* Study text:
Hastings-Lennox Addington candidate Tim Rigby says Liberals earning a ‘second look’ following debate

Hastings-Lennox and Addington Liberal candidate Tim Rigby inside his campaign headquarters. Photo by Adam Prudhomme.

Adam Prudhomme
Beaver Staff

Practice what you teach — that’s what Tim Rigby is doing by running as the Liberal candidate in the Hastings-Lennox and Addington riding in the June 7 Legislative Assembly of Ontario election.

A high school teacher within the Limestone District School Board, he says by putting his name forward he is leading by example for his civics students.

“In my civics class I actually have a project where they have to go out and do something, be an active citizen,” said Rigby from his campaign headquarters on Bridge Street in Napanee. “They have to go out and do an awareness campaign. They might choose to run a fundraiser for the Humane Society or whatever. I don’t just let them talk about it, I make them do it. When the opportunity came up for me to run as a Liberal candidate, I thought I can’t stare these kids in the face every day if I don’t step up and do exactly what I’ve been telling them to do, which is get involved, make a difference, put your name out there. It’s going to be hard, but you’ve got to do it because it’s the right thing to do.”

Rigby says the Liberal party across the province is feeling renewed energy following Sunday’s debate between the leaders of the Liberals, New Democratic Party and Progressive Conservatives.

“Kathleen (Wynne) did a great job last night’s debate and people are going to start taking that second look (at the Liberals),” said Rigby. “We’re there.”

“When you evaluate the choices, it just becomes glaringly clear that this is a competent government,” Rigby says of the Liberals. “There’s a $1.5-trillion economy in Ontario. I don’t even know how many zeros that is, it’s huge. We’ve got the most robust economy in the G7. That’s amazing. Better than the rest of Canada, better than Europe, Germany where they make the BMW, France, England, the United States. Ontario has been so well managed that our economy is leading those. Lowest unemployment in seven years. Not everyone has benefitted from that, but certainly you’ve got to have that in place for everyone to get onboard with the growth and the economic well being for them individually as well as for them in the province.”

* Dataset records:
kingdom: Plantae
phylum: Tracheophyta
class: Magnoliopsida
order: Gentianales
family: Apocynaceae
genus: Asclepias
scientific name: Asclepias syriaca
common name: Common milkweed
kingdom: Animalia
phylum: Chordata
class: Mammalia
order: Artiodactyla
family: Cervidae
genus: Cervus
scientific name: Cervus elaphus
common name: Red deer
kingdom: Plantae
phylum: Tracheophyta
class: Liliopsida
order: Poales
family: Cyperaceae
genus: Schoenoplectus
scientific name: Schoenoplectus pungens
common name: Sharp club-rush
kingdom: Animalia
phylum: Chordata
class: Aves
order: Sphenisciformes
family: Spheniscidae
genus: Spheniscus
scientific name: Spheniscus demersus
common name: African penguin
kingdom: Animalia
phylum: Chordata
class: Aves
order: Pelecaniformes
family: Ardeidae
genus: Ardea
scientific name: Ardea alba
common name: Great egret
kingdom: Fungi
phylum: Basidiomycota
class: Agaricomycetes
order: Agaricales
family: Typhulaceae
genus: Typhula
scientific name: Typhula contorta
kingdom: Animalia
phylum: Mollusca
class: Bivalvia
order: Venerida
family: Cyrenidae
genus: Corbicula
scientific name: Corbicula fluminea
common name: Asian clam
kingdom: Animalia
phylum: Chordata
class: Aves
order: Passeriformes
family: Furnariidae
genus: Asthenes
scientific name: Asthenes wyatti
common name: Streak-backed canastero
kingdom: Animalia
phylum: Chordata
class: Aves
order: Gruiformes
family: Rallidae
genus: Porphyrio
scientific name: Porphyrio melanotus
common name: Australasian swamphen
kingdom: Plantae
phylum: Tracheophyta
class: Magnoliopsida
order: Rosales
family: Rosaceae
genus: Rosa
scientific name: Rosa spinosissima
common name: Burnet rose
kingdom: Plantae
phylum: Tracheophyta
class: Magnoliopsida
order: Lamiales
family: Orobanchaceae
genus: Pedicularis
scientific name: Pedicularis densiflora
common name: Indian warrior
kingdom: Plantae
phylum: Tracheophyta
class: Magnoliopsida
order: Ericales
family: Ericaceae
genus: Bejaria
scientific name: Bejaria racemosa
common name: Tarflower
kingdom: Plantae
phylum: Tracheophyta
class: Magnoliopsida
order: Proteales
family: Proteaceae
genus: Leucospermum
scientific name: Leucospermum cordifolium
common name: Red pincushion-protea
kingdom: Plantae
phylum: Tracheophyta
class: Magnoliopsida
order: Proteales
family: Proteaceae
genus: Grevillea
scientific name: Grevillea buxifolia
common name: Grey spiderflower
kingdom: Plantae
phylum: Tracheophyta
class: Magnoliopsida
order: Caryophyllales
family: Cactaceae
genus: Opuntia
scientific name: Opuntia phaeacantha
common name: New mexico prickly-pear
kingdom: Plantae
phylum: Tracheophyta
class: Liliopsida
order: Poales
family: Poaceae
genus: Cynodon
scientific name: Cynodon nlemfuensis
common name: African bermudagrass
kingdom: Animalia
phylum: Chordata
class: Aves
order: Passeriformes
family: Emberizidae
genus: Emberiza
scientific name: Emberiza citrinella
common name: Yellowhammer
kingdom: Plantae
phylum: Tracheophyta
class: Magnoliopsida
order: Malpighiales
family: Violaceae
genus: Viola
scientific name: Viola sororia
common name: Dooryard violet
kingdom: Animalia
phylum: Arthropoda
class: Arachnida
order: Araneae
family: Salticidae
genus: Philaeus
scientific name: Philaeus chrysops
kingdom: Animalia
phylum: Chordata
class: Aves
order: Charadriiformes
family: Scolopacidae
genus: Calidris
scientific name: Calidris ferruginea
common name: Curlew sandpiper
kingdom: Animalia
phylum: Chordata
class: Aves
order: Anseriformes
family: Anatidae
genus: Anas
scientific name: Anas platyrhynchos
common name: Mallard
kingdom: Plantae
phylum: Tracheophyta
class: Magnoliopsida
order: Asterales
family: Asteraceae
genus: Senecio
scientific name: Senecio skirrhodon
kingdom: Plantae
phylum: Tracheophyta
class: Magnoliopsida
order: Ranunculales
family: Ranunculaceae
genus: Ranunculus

* Problems to work on:
- A) Transcribe the passage of the article on Tim Rigby's campaign between "Hastings-Lennox and Addington Liberal" and "of Ontario election.", inclusive.
- B) According to the article on Tim Rigby's campaign, why did Rigby decide to run as the Liberal candidate? Answer in one to three sentences.
- C) Carry the article on Tim Rigby's campaign forward from its final sentence.

* Expected responses:
- A)
Hastings-Lennox and Addington Liberal candidate Tim Rigby inside his campaign headquarters. Photo by Adam Prudhomme.

Adam Prudhomme
Beaver Staff

Practice what you teach — that’s what Tim Rigby is doing by running as the Liberal candidate in the Hastings-Lennox and Addington riding in the June 7 Legislative Assembly of Ontario election.

- B) Rigby teaches civics, and his students must carry out a project as active citizens. He felt he could not face them every day unless he did what he had been telling them to do: get involved, make a difference and put their names out there.

- C)
As the campaign reaches the home stretch, he says the biggest issue he’s heard when talking to residents in this riding is concern over the NDP and Conservatives.

“There’s real concern over Mr. (Doug) Ford because he was certainly the candidate that everybody had their eyes on at first,” said Rugby. “I think that concern has now shifted to the New Democratic Party. Can they manage this $1.5-trillion economy? Can they make it work? Can they continue what the Liberal government has done in the economic field, in the employment field? In the care and opportunity and the programs we’ve put in, and still pay for them? Our path to balance is there. It’s not simply throwing money into the wind, it’s a real, costed program with a path to balance. For the last nine years the Liberals have hit their target for the budget right on.”

“We’re running this relatively small deficit, relative to that $1.5 trillion but still large in our personal budgets,” said Rigby. “But it’s less than one per cent the GDP, because we have such a huge economy. Those people that we’re helping in pharmacare, in education for their tuition, looking after them if they can’t afford it, for the seniors who can’t afford their medicare making sure they’re looked after. There’s a number of investments that we have to make because if we wait five years, there’s a whole generation of kids who go through high school who come out without being able to go to post secondary school. There’s a whole generation of kids who don’t have drugs if they get sick.”

Advancing voting is underway for the election with the final day to vote on June 7.